As long as Telecoms sub the new phones and your able to get the new models and tech at $99-$199. I dont see the appeal in this.

Its dumb marketing selling point for phones.

It only makes sense on Tegra 4 (Wayne) where the modem is a +1 chip option and thats tablets.

May 22, 2013 | 11:55 PM - Posted by Tim Verry

Well, I personally find software defined radio interesting, and as a person that buys unlocked phones and keeps them until they die, being able to upgrade with network technology is a small plus. I never said it would be a marketing point as, yes, many consumers would not know what that is much less care about it. But it is still a good thing to have. ex. the group of people that care about Android phones having unlocked bootloaders.
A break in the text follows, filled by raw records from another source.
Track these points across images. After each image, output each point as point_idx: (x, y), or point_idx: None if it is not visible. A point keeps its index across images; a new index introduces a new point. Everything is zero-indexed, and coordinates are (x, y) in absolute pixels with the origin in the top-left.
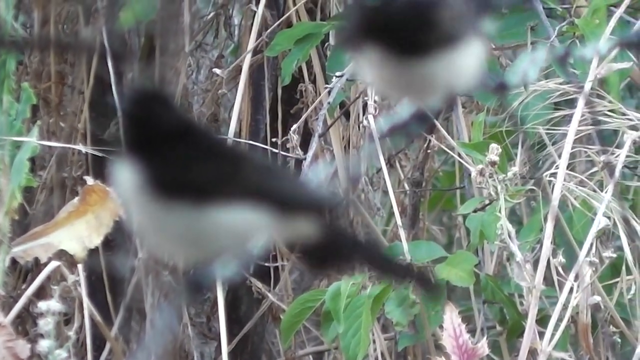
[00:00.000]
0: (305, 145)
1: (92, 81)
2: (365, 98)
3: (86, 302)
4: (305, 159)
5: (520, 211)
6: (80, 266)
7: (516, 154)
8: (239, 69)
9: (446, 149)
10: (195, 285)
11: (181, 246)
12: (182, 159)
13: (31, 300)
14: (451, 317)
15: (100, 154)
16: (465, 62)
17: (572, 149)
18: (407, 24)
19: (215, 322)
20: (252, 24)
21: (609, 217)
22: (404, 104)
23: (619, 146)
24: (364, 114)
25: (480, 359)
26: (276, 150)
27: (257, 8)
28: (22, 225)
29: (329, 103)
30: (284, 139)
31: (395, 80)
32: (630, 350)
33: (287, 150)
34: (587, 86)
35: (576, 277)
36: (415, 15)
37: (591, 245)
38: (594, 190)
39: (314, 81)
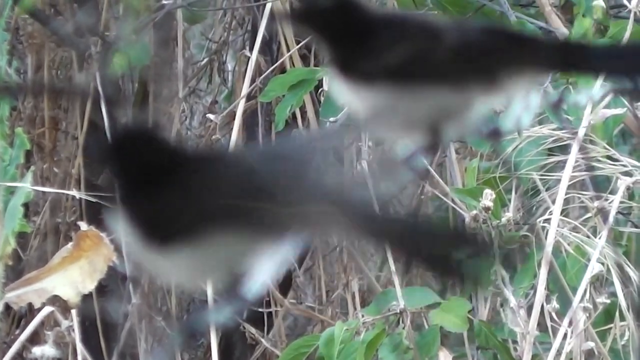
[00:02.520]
0: None
1: (86, 126)
2: (359, 143)
3: (80, 347)
4: None
5: (514, 257)
6: (73, 312)
7: (510, 200)
8: (232, 115)
9: (440, 194)
10: (188, 331)
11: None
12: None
13: (25, 345)
14: None
15: (94, 200)
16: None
17: (565, 194)
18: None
19: None
20: (245, 70)
21: (602, 263)
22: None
23: (613, 192)
24: (357, 160)
25: None
26: None
27: (251, 54)
28: (16, 270)
29: None
30: None
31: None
32: None
33: None
34: (581, 132)
35: (570, 323)
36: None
37: (585, 291)
38: (588, 236)
39: (307, 127)
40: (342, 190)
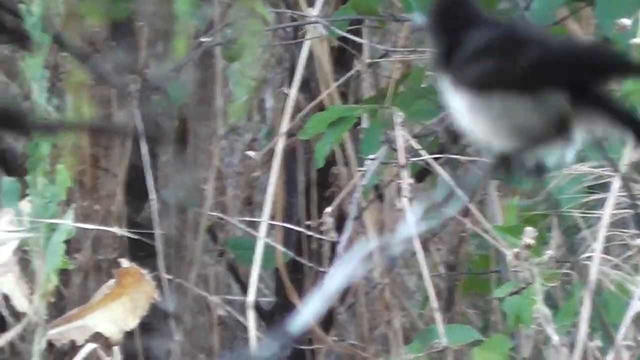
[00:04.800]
0: (339, 228)
1: (126, 164)
2: (399, 181)
3: None
4: (339, 242)
5: (556, 295)
6: (116, 349)
7: (550, 238)
8: (272, 152)
9: (481, 232)
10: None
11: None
12: None
13: None
14: None
15: (135, 237)
16: None
17: (607, 232)
18: None
19: None
20: (284, 107)
21: None
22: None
23: None
24: (398, 197)
25: None
26: (310, 233)
27: (290, 91)
28: (58, 307)
29: (362, 186)
30: (318, 221)
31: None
32: None
33: (322, 233)
34: (622, 169)
35: None
36: None
37: (627, 328)
38: (630, 274)
39: (347, 164)
40: None
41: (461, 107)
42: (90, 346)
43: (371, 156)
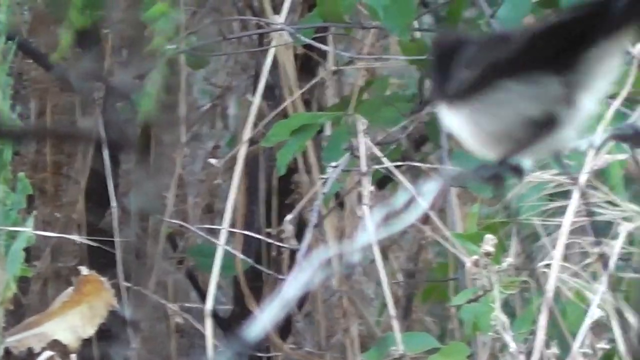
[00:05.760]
0: (300, 235)
1: (88, 171)
2: (360, 189)
3: None
4: (299, 249)
5: (514, 302)
6: (73, 356)
7: (510, 245)
8: (234, 160)
9: (440, 240)
10: None
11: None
12: None
13: None
14: None
15: (95, 244)
16: None
17: (566, 240)
18: None
19: None
20: (248, 115)
21: (602, 309)
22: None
23: (613, 238)
24: (359, 205)
25: None
26: (270, 241)
27: (254, 99)
28: (17, 315)
29: (323, 193)
30: (278, 229)
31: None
32: None
33: (282, 240)
34: (582, 178)
35: None
36: None
37: (585, 336)
38: (588, 282)
39: (309, 172)
40: None
41: (459, 122)
42: (48, 354)
43: (333, 164)
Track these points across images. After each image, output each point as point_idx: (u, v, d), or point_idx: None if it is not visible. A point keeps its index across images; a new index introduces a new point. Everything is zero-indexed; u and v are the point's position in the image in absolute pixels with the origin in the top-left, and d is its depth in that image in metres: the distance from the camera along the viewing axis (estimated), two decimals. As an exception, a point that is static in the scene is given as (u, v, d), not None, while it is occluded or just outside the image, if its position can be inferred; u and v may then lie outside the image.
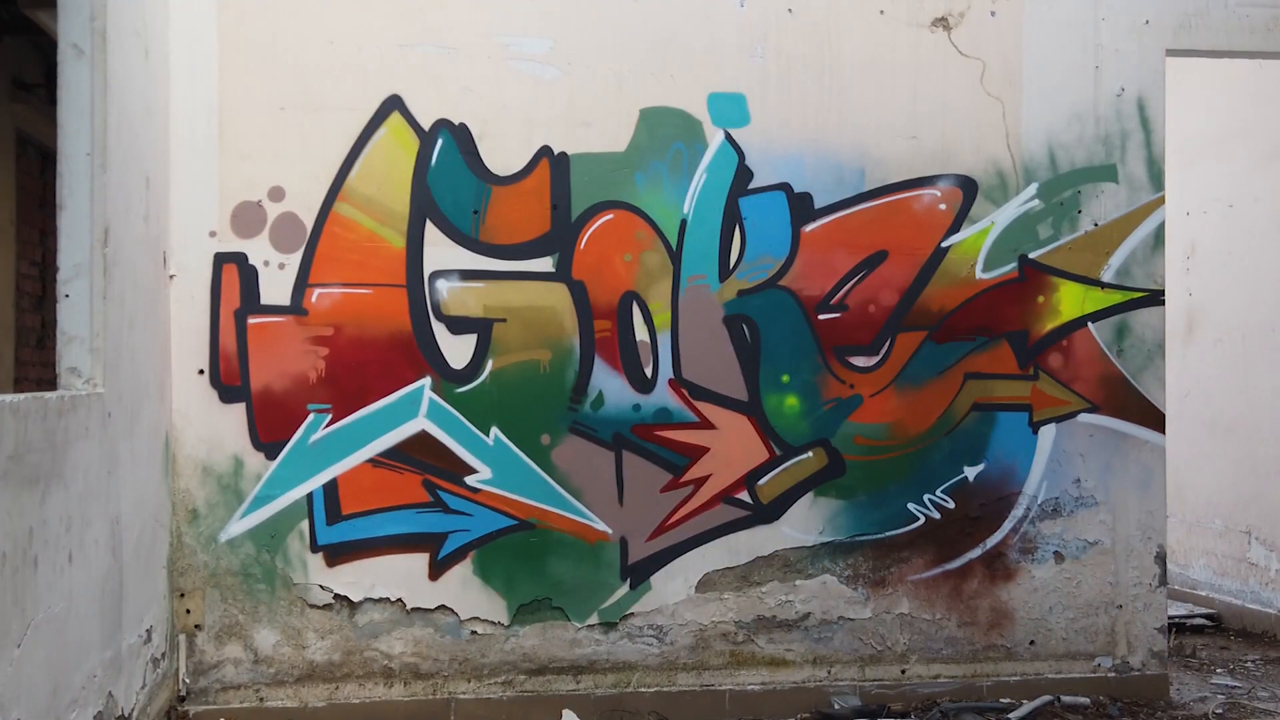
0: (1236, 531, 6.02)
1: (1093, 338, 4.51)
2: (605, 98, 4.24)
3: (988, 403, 4.45)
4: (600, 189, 4.24)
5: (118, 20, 3.32)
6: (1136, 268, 4.53)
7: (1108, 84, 4.51)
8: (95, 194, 3.15)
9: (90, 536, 3.03)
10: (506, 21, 4.20)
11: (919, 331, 4.41)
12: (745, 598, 4.33)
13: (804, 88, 4.36)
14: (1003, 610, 4.47)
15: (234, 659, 4.07)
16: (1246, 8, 4.56)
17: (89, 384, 3.15)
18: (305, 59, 4.09)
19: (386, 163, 4.12)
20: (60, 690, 2.76)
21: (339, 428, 4.09)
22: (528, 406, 4.19)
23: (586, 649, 4.24)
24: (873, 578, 4.40)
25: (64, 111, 3.16)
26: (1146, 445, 4.54)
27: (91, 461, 3.04)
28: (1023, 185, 4.47)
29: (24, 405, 2.52)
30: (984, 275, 4.46)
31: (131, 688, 3.48)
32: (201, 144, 4.05)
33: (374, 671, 4.12)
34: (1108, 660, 4.52)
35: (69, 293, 3.14)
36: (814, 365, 4.35)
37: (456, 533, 4.17)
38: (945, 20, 4.44)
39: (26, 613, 2.52)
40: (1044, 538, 4.49)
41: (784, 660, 4.35)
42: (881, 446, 4.40)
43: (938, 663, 4.43)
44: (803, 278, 4.35)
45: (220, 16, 4.05)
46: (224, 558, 4.06)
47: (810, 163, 4.36)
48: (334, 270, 4.10)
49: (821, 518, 4.37)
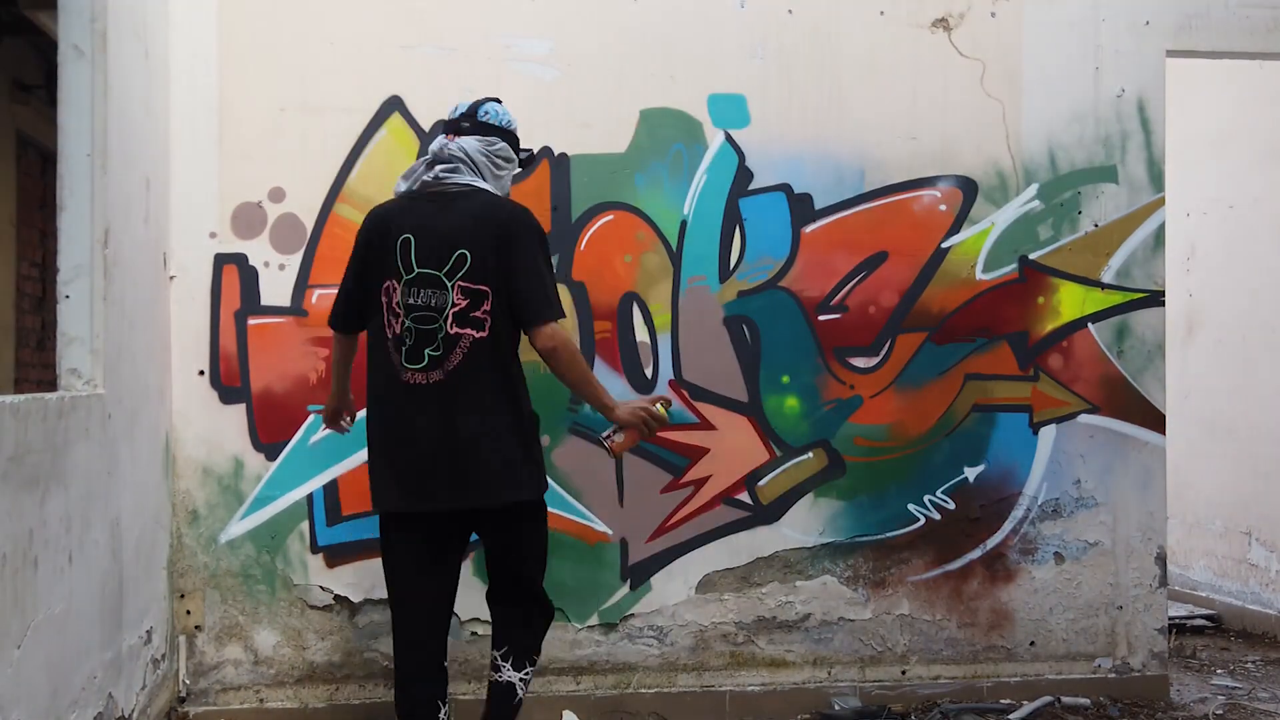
0: (1237, 532, 6.02)
1: (1093, 339, 4.51)
2: (605, 99, 4.24)
3: (988, 404, 4.45)
4: (600, 190, 4.24)
5: (118, 21, 3.33)
6: (1137, 269, 4.53)
7: (1108, 85, 4.51)
8: (95, 195, 3.15)
9: (90, 538, 3.03)
10: (507, 23, 4.20)
11: (919, 332, 4.41)
12: (745, 598, 4.33)
13: (804, 89, 4.36)
14: (1003, 611, 4.47)
15: (234, 660, 4.07)
16: (1247, 9, 4.56)
17: (89, 385, 3.15)
18: (306, 60, 4.10)
19: (387, 164, 4.12)
20: (60, 691, 2.76)
21: (339, 429, 4.09)
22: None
23: (586, 650, 4.24)
24: (873, 579, 4.40)
25: (64, 112, 3.16)
26: (1147, 446, 4.54)
27: (92, 462, 3.05)
28: (1023, 186, 4.47)
29: (24, 406, 2.52)
30: (984, 276, 4.46)
31: (132, 689, 3.48)
32: (201, 145, 4.05)
33: (374, 672, 4.12)
34: (1108, 661, 4.52)
35: (69, 294, 3.14)
36: (814, 366, 4.35)
37: (457, 534, 4.16)
38: (945, 21, 4.45)
39: (26, 614, 2.52)
40: (1044, 539, 4.49)
41: (784, 661, 4.35)
42: (882, 447, 4.40)
43: (938, 664, 4.43)
44: (803, 279, 4.35)
45: (220, 17, 4.05)
46: (224, 559, 4.06)
47: (810, 164, 4.36)
48: (334, 271, 4.08)
49: (822, 519, 4.37)
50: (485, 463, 3.13)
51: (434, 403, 3.12)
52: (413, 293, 3.14)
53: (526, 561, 3.36)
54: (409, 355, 3.14)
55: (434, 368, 3.12)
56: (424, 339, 3.13)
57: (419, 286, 3.14)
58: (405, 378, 3.14)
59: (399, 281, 3.16)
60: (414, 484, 3.15)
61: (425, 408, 3.13)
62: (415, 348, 3.13)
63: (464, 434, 3.11)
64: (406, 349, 3.14)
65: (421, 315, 3.13)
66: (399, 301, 3.15)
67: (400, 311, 3.15)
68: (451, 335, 3.11)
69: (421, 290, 3.14)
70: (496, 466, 3.14)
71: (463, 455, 3.11)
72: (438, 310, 3.12)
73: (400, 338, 3.15)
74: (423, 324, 3.13)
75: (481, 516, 3.26)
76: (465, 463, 3.12)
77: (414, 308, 3.13)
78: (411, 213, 3.18)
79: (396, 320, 3.16)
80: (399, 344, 3.15)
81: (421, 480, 3.14)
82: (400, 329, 3.15)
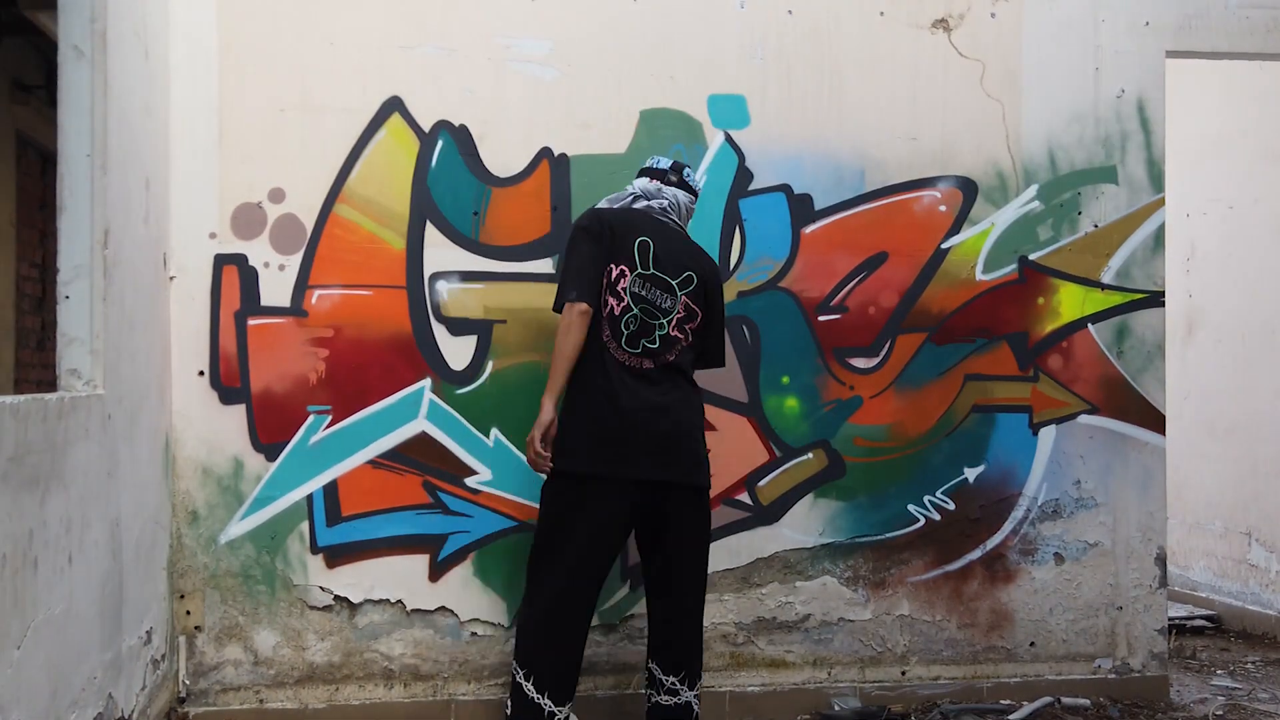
0: (1237, 533, 6.02)
1: (1093, 339, 4.51)
2: (605, 99, 4.24)
3: (988, 404, 4.46)
4: (601, 191, 4.23)
5: (118, 21, 3.32)
6: (1137, 269, 4.53)
7: (1108, 85, 4.52)
8: (95, 196, 3.15)
9: (90, 538, 3.03)
10: (507, 23, 4.20)
11: (919, 333, 4.41)
12: (745, 599, 4.33)
13: (804, 89, 4.36)
14: (1003, 612, 4.47)
15: (234, 660, 4.07)
16: (1247, 9, 4.57)
17: (89, 386, 3.15)
18: (305, 60, 4.09)
19: (387, 164, 4.12)
20: (60, 692, 2.76)
21: (339, 429, 4.09)
22: (528, 408, 4.17)
23: (587, 650, 4.23)
24: (873, 579, 4.40)
25: (64, 113, 3.16)
26: (1147, 446, 4.54)
27: (91, 463, 3.04)
28: (1023, 187, 4.47)
29: (24, 407, 2.52)
30: (984, 277, 4.46)
31: (131, 689, 3.49)
32: (201, 145, 4.05)
33: (374, 673, 4.12)
34: (1108, 662, 4.52)
35: (69, 294, 3.14)
36: (814, 367, 4.35)
37: (457, 534, 4.17)
38: (945, 21, 4.45)
39: (26, 614, 2.52)
40: (1044, 539, 4.49)
41: (784, 662, 4.35)
42: (882, 448, 4.40)
43: (938, 664, 4.43)
44: (803, 279, 4.35)
45: (220, 17, 4.05)
46: (224, 559, 4.06)
47: (810, 164, 4.36)
48: (334, 272, 4.10)
49: (822, 519, 4.37)
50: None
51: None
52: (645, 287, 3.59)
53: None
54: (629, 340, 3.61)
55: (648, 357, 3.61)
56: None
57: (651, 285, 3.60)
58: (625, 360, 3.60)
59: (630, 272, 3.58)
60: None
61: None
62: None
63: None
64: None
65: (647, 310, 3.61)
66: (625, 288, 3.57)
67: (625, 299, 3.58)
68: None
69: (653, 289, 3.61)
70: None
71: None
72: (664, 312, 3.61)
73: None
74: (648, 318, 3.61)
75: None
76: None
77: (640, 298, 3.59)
78: (647, 220, 3.66)
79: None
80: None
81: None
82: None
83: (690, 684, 3.70)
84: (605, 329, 3.54)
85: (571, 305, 3.53)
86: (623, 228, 3.59)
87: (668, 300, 3.59)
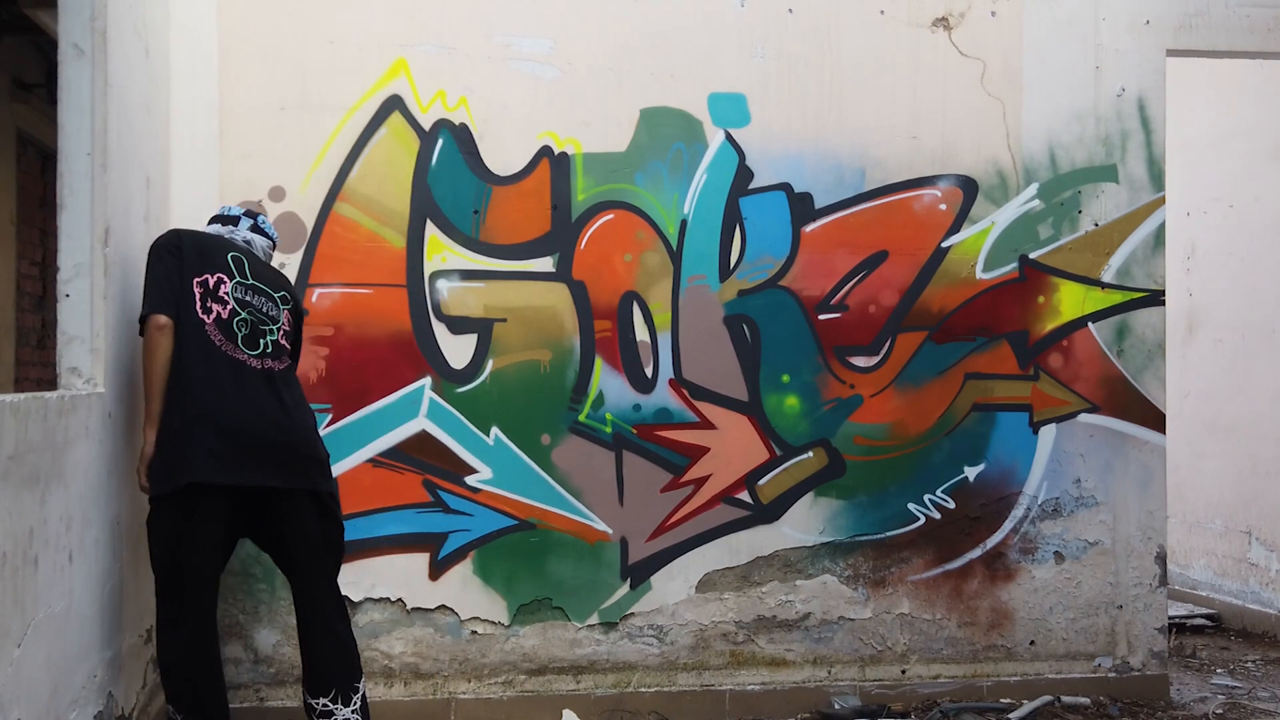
0: (1237, 532, 6.02)
1: (1093, 338, 4.51)
2: (605, 98, 4.24)
3: (988, 403, 4.45)
4: (601, 189, 4.23)
5: (118, 20, 3.33)
6: (1137, 268, 4.53)
7: (1108, 84, 4.51)
8: (96, 194, 3.15)
9: (91, 536, 3.03)
10: (507, 22, 4.20)
11: (919, 332, 4.41)
12: (745, 598, 4.33)
13: (804, 88, 4.36)
14: (1003, 610, 4.47)
15: (234, 659, 4.07)
16: (1247, 8, 4.56)
17: (89, 384, 3.15)
18: (305, 58, 4.09)
19: (387, 163, 4.12)
20: (61, 690, 2.76)
21: (339, 427, 4.09)
22: (528, 406, 4.19)
23: (587, 649, 4.24)
24: (873, 578, 4.40)
25: (64, 111, 3.16)
26: (1147, 445, 4.54)
27: (92, 461, 3.05)
28: (1023, 185, 4.47)
29: (24, 405, 2.52)
30: (984, 275, 4.46)
31: (132, 688, 3.49)
32: (202, 144, 4.05)
33: (374, 671, 4.12)
34: (1108, 660, 4.52)
35: (69, 293, 3.14)
36: (814, 365, 4.35)
37: (457, 532, 4.17)
38: (945, 20, 4.45)
39: (27, 612, 2.52)
40: (1044, 538, 4.49)
41: (784, 660, 4.35)
42: (882, 446, 4.40)
43: (938, 663, 4.43)
44: (803, 278, 4.35)
45: (220, 16, 4.05)
46: (224, 558, 4.05)
47: (810, 163, 4.36)
48: (334, 270, 4.10)
49: (822, 518, 4.37)
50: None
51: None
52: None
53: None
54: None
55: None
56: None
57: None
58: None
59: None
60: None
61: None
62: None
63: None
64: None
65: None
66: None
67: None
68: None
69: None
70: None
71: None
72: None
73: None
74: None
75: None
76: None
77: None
78: (231, 243, 3.54)
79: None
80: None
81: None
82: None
83: (344, 700, 3.44)
84: (216, 333, 3.32)
85: (152, 320, 3.25)
86: (207, 244, 3.44)
87: (274, 309, 3.48)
Having an unlocked bootloader is a good thing but not something the majority of people will care about, use in purchasing decisions, or even know about.

Sorry for any confusion caused by my statement/opinion.

I do agree that its not really a spec that will be used in buying decisions. Heck, basic specs like CPU, GPU, and cameras are hardly used by many people in deciding what to buy, it's usually only the brand or what's popular. Those sorts of details are just there for the geeks I guess :).

May 25, 2013 | 01:45 AM - Posted by renz (not verified)

so if this software based modem really able to gain traction will the hardware based modem go the way of sound card?